### What to work on:
Write all entries out exactly, images excluded.

****************************************

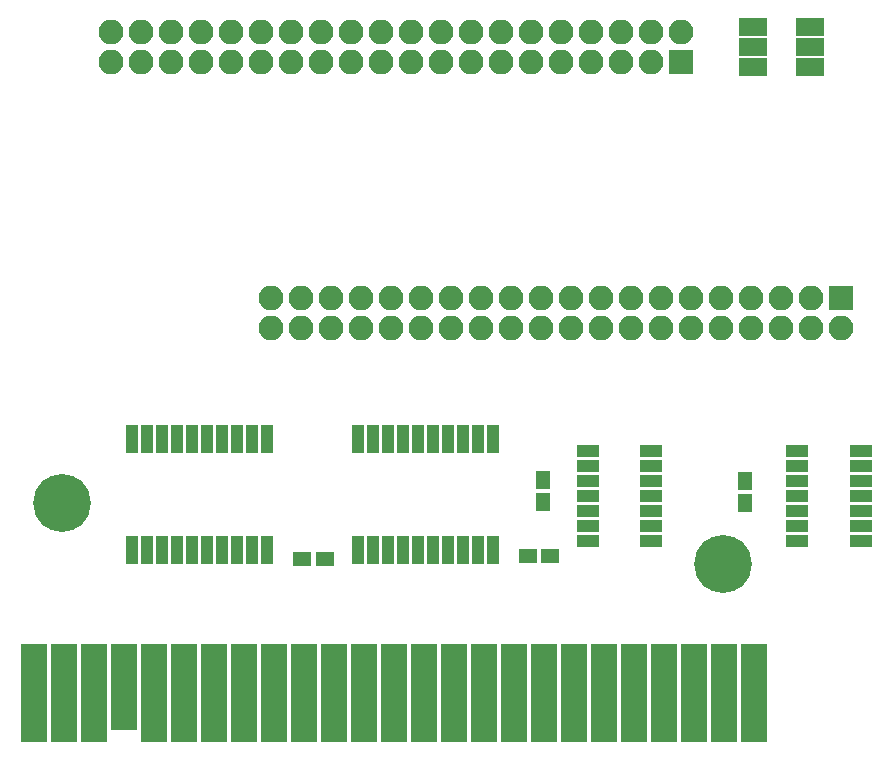
<source format=gbr>
G04 #@! TF.FileFunction,Soldermask,Top*
%FSLAX46Y46*%
G04 Gerber Fmt 4.6, Leading zero omitted, Abs format (unit mm)*
G04 Created by KiCad (PCBNEW 4.0.7) date 04/24/18 20:51:26*
%MOMM*%
%LPD*%
G01*
G04 APERTURE LIST*
%ADD10C,0.100000*%
%ADD11C,4.900000*%
%ADD12R,2.200000X8.400000*%
%ADD13R,2.200000X7.400000*%
%ADD14R,2.100000X2.100000*%
%ADD15O,2.100000X2.100000*%
%ADD16R,1.000000X2.350000*%
%ADD17R,1.600000X1.150000*%
%ADD18R,2.400000X1.500000*%
%ADD19R,1.900000X1.000000*%
%ADD20R,1.150000X1.600000*%
G04 APERTURE END LIST*
D10*
D11*
X185333640Y-98897440D03*
D12*
X187949840Y-109827440D03*
X185409840Y-109827440D03*
X182869840Y-109827440D03*
X180329840Y-109827440D03*
X177789840Y-109827440D03*
X175249840Y-109827440D03*
X172709840Y-109827440D03*
X170169840Y-109827440D03*
X167629840Y-109827440D03*
X165089840Y-109827440D03*
X162549840Y-109827440D03*
X160009840Y-109827440D03*
X157469840Y-109827440D03*
X154929840Y-109827440D03*
X152389840Y-109827440D03*
X149849840Y-109827440D03*
X147309840Y-109827440D03*
X144769840Y-109827440D03*
X142229840Y-109827440D03*
X139689840Y-109827440D03*
X137149840Y-109827440D03*
D13*
X134604760Y-109334680D03*
D12*
X132069840Y-109827440D03*
X129529840Y-109827440D03*
X126989840Y-109827440D03*
D11*
X129334260Y-93695520D03*
D14*
X181737000Y-56388000D03*
D15*
X181737000Y-53848000D03*
X179197000Y-56388000D03*
X179197000Y-53848000D03*
X176657000Y-56388000D03*
X176657000Y-53848000D03*
X174117000Y-56388000D03*
X174117000Y-53848000D03*
X171577000Y-56388000D03*
X171577000Y-53848000D03*
X169037000Y-56388000D03*
X169037000Y-53848000D03*
X166497000Y-56388000D03*
X166497000Y-53848000D03*
X163957000Y-56388000D03*
X163957000Y-53848000D03*
X161417000Y-56388000D03*
X161417000Y-53848000D03*
X158877000Y-56388000D03*
X158877000Y-53848000D03*
X156337000Y-56388000D03*
X156337000Y-53848000D03*
X153797000Y-56388000D03*
X153797000Y-53848000D03*
X151257000Y-56388000D03*
X151257000Y-53848000D03*
X148717000Y-56388000D03*
X148717000Y-53848000D03*
X146177000Y-56388000D03*
X146177000Y-53848000D03*
X143637000Y-56388000D03*
X143637000Y-53848000D03*
X141097000Y-56388000D03*
X141097000Y-53848000D03*
X138557000Y-56388000D03*
X138557000Y-53848000D03*
X136017000Y-56388000D03*
X136017000Y-53848000D03*
X133477000Y-56388000D03*
X133477000Y-53848000D03*
D14*
X195326000Y-76327000D03*
D15*
X195326000Y-78867000D03*
X192786000Y-76327000D03*
X192786000Y-78867000D03*
X190246000Y-76327000D03*
X190246000Y-78867000D03*
X187706000Y-76327000D03*
X187706000Y-78867000D03*
X185166000Y-76327000D03*
X185166000Y-78867000D03*
X182626000Y-76327000D03*
X182626000Y-78867000D03*
X180086000Y-76327000D03*
X180086000Y-78867000D03*
X177546000Y-76327000D03*
X177546000Y-78867000D03*
X175006000Y-76327000D03*
X175006000Y-78867000D03*
X172466000Y-76327000D03*
X172466000Y-78867000D03*
X169926000Y-76327000D03*
X169926000Y-78867000D03*
X167386000Y-76327000D03*
X167386000Y-78867000D03*
X164846000Y-76327000D03*
X164846000Y-78867000D03*
X162306000Y-76327000D03*
X162306000Y-78867000D03*
X159766000Y-76327000D03*
X159766000Y-78867000D03*
X157226000Y-76327000D03*
X157226000Y-78867000D03*
X154686000Y-76327000D03*
X154686000Y-78867000D03*
X152146000Y-76327000D03*
X152146000Y-78867000D03*
X149606000Y-76327000D03*
X149606000Y-78867000D03*
X147066000Y-76327000D03*
X147066000Y-78867000D03*
D16*
X165862000Y-88264000D03*
X164592000Y-88264000D03*
X163322000Y-88264000D03*
X162052000Y-88264000D03*
X160782000Y-88264000D03*
X159512000Y-88264000D03*
X158242000Y-88264000D03*
X156972000Y-88264000D03*
X155702000Y-88264000D03*
X154432000Y-88264000D03*
X154432000Y-97664000D03*
X155702000Y-97664000D03*
X156972000Y-97664000D03*
X158242000Y-97664000D03*
X159512000Y-97664000D03*
X160782000Y-97664000D03*
X162052000Y-97664000D03*
X163322000Y-97664000D03*
X164592000Y-97664000D03*
X165862000Y-97664000D03*
X146685000Y-88264000D03*
X145415000Y-88264000D03*
X144145000Y-88264000D03*
X142875000Y-88264000D03*
X141605000Y-88264000D03*
X140335000Y-88264000D03*
X139065000Y-88264000D03*
X137795000Y-88264000D03*
X136525000Y-88264000D03*
X135255000Y-88264000D03*
X135255000Y-97664000D03*
X136525000Y-97664000D03*
X137795000Y-97664000D03*
X139065000Y-97664000D03*
X140335000Y-97664000D03*
X141605000Y-97664000D03*
X142875000Y-97664000D03*
X144145000Y-97664000D03*
X145415000Y-97664000D03*
X146685000Y-97664000D03*
D17*
X149672000Y-98425000D03*
X151572000Y-98425000D03*
X168788000Y-98171000D03*
X170688000Y-98171000D03*
D18*
X187884000Y-53418000D03*
X187884000Y-55118000D03*
X187884000Y-56818000D03*
X192684000Y-56818000D03*
X192684000Y-55118000D03*
X192684000Y-53418000D03*
D19*
X173830000Y-89281000D03*
X173830000Y-90551000D03*
X173830000Y-91821000D03*
X173830000Y-93091000D03*
X173830000Y-94361000D03*
X173830000Y-95631000D03*
X173830000Y-96901000D03*
X179230000Y-96901000D03*
X179230000Y-95631000D03*
X179230000Y-94361000D03*
X179230000Y-93091000D03*
X179230000Y-91821000D03*
X179230000Y-90551000D03*
X179230000Y-89281000D03*
D20*
X170053000Y-91760000D03*
X170053000Y-93660000D03*
X187198000Y-91821000D03*
X187198000Y-93721000D03*
D19*
X191577000Y-89281000D03*
X191577000Y-90551000D03*
X191577000Y-91821000D03*
X191577000Y-93091000D03*
X191577000Y-94361000D03*
X191577000Y-95631000D03*
X191577000Y-96901000D03*
X196977000Y-96901000D03*
X196977000Y-95631000D03*
X196977000Y-94361000D03*
X196977000Y-93091000D03*
X196977000Y-91821000D03*
X196977000Y-90551000D03*
X196977000Y-89281000D03*
M02*

</source>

****************************************

### Result of the exercise:
<source format=gbr>
G04 #@! TF.FileFunction,Soldermask,Top*
%FSLAX46Y46*%
G04 Gerber Fmt 4.6, Leading zero omitted, Abs format (unit mm)*
G04 Created by KiCad (PCBNEW 4.0.7) date 04/24/18 20:51:26*
%MOMM*%
%LPD*%
G01*
G04 APERTURE LIST*
%ADD10C,0.100000*%
%ADD11C,4.900000*%
%ADD12R,2.200000X8.400000*%
%ADD13R,2.200000X7.400000*%
%ADD14R,2.100000X2.100000*%
%ADD15O,2.100000X2.100000*%
%ADD16R,1.000000X2.350000*%
%ADD17R,1.600000X1.150000*%
%ADD18R,2.400000X1.500000*%
%ADD19R,1.900000X1.000000*%
%ADD20R,1.150000X1.600000*%
G04 APERTURE END LIST*
D10*
D11*
X185333640Y-98897440D03*
D12*
X187949840Y-109827440D03*
X185409840Y-109827440D03*
X182869840Y-109827440D03*
X180329840Y-109827440D03*
X177789840Y-109827440D03*
X175249840Y-109827440D03*
X172709840Y-109827440D03*
X170169840Y-109827440D03*
X167629840Y-109827440D03*
X165089840Y-109827440D03*
X162549840Y-109827440D03*
X160009840Y-109827440D03*
X157469840Y-109827440D03*
X154929840Y-109827440D03*
X152389840Y-109827440D03*
X149849840Y-109827440D03*
X147309840Y-109827440D03*
X144769840Y-109827440D03*
X142229840Y-109827440D03*
X139689840Y-109827440D03*
X137149840Y-109827440D03*
D13*
X134604760Y-109334680D03*
D12*
X132069840Y-109827440D03*
X129529840Y-109827440D03*
X126989840Y-109827440D03*
D11*
X129334260Y-93695520D03*
D14*
X181737000Y-56388000D03*
D15*
X181737000Y-53848000D03*
X179197000Y-56388000D03*
X179197000Y-53848000D03*
X176657000Y-56388000D03*
X176657000Y-53848000D03*
X174117000Y-56388000D03*
X174117000Y-53848000D03*
X171577000Y-56388000D03*
X171577000Y-53848000D03*
X169037000Y-56388000D03*
X169037000Y-53848000D03*
X166497000Y-56388000D03*
X166497000Y-53848000D03*
X163957000Y-56388000D03*
X163957000Y-53848000D03*
X161417000Y-56388000D03*
X161417000Y-53848000D03*
X158877000Y-56388000D03*
X158877000Y-53848000D03*
X156337000Y-56388000D03*
X156337000Y-53848000D03*
X153797000Y-56388000D03*
X153797000Y-53848000D03*
X151257000Y-56388000D03*
X151257000Y-53848000D03*
X148717000Y-56388000D03*
X148717000Y-53848000D03*
X146177000Y-56388000D03*
X146177000Y-53848000D03*
X143637000Y-56388000D03*
X143637000Y-53848000D03*
X141097000Y-56388000D03*
X141097000Y-53848000D03*
X138557000Y-56388000D03*
X138557000Y-53848000D03*
X136017000Y-56388000D03*
X136017000Y-53848000D03*
X133477000Y-56388000D03*
X133477000Y-53848000D03*
D14*
X195326000Y-76327000D03*
D15*
X195326000Y-78867000D03*
X192786000Y-76327000D03*
X192786000Y-78867000D03*
X190246000Y-76327000D03*
X190246000Y-78867000D03*
X187706000Y-76327000D03*
X187706000Y-78867000D03*
X185166000Y-76327000D03*
X185166000Y-78867000D03*
X182626000Y-76327000D03*
X182626000Y-78867000D03*
X180086000Y-76327000D03*
X180086000Y-78867000D03*
X177546000Y-76327000D03*
X177546000Y-78867000D03*
X175006000Y-76327000D03*
X175006000Y-78867000D03*
X172466000Y-76327000D03*
X172466000Y-78867000D03*
X169926000Y-76327000D03*
X169926000Y-78867000D03*
X167386000Y-76327000D03*
X167386000Y-78867000D03*
X164846000Y-76327000D03*
X164846000Y-78867000D03*
X162306000Y-76327000D03*
X162306000Y-78867000D03*
X159766000Y-76327000D03*
X159766000Y-78867000D03*
X157226000Y-76327000D03*
X157226000Y-78867000D03*
X154686000Y-76327000D03*
X154686000Y-78867000D03*
X152146000Y-76327000D03*
X152146000Y-78867000D03*
X149606000Y-76327000D03*
X149606000Y-78867000D03*
X147066000Y-76327000D03*
X147066000Y-78867000D03*
D16*
X165862000Y-88264000D03*
X164592000Y-88264000D03*
X163322000Y-88264000D03*
X162052000Y-88264000D03*
X160782000Y-88264000D03*
X159512000Y-88264000D03*
X158242000Y-88264000D03*
X156972000Y-88264000D03*
X155702000Y-88264000D03*
X154432000Y-88264000D03*
X154432000Y-97664000D03*
X155702000Y-97664000D03*
X156972000Y-97664000D03*
X158242000Y-97664000D03*
X159512000Y-97664000D03*
X160782000Y-97664000D03*
X162052000Y-97664000D03*
X163322000Y-97664000D03*
X164592000Y-97664000D03*
X165862000Y-97664000D03*
X146685000Y-88264000D03*
X145415000Y-88264000D03*
X144145000Y-88264000D03*
X142875000Y-88264000D03*
X141605000Y-88264000D03*
X140335000Y-88264000D03*
X139065000Y-88264000D03*
X137795000Y-88264000D03*
X136525000Y-88264000D03*
X135255000Y-88264000D03*
X135255000Y-97664000D03*
X136525000Y-97664000D03*
X137795000Y-97664000D03*
X139065000Y-97664000D03*
X140335000Y-97664000D03*
X141605000Y-97664000D03*
X142875000Y-97664000D03*
X144145000Y-97664000D03*
X145415000Y-97664000D03*
X146685000Y-97664000D03*
D17*
X149672000Y-98425000D03*
X151572000Y-98425000D03*
X168788000Y-98171000D03*
X170688000Y-98171000D03*
D18*
X187884000Y-53418000D03*
X187884000Y-55118000D03*
X187884000Y-56818000D03*
X192684000Y-56818000D03*
X192684000Y-55118000D03*
X192684000Y-53418000D03*
D19*
X173830000Y-89281000D03*
X173830000Y-90551000D03*
X173830000Y-91821000D03*
X173830000Y-93091000D03*
X173830000Y-94361000D03*
X173830000Y-95631000D03*
X173830000Y-96901000D03*
X179230000Y-96901000D03*
X179230000Y-95631000D03*
X179230000Y-94361000D03*
X179230000Y-93091000D03*
X179230000Y-91821000D03*
X179230000Y-90551000D03*
X179230000Y-89281000D03*
D20*
X170053000Y-91760000D03*
X170053000Y-93660000D03*
X187198000Y-91821000D03*
X187198000Y-93721000D03*
D19*
X191577000Y-89281000D03*
X191577000Y-90551000D03*
X191577000Y-91821000D03*
X191577000Y-93091000D03*
X191577000Y-94361000D03*
X191577000Y-95631000D03*
X191577000Y-96901000D03*
X196977000Y-96901000D03*
X196977000Y-95631000D03*
X196977000Y-94361000D03*
X196977000Y-93091000D03*
X196977000Y-91821000D03*
X196977000Y-90551000D03*
X196977000Y-89281000D03*
M02*

</source>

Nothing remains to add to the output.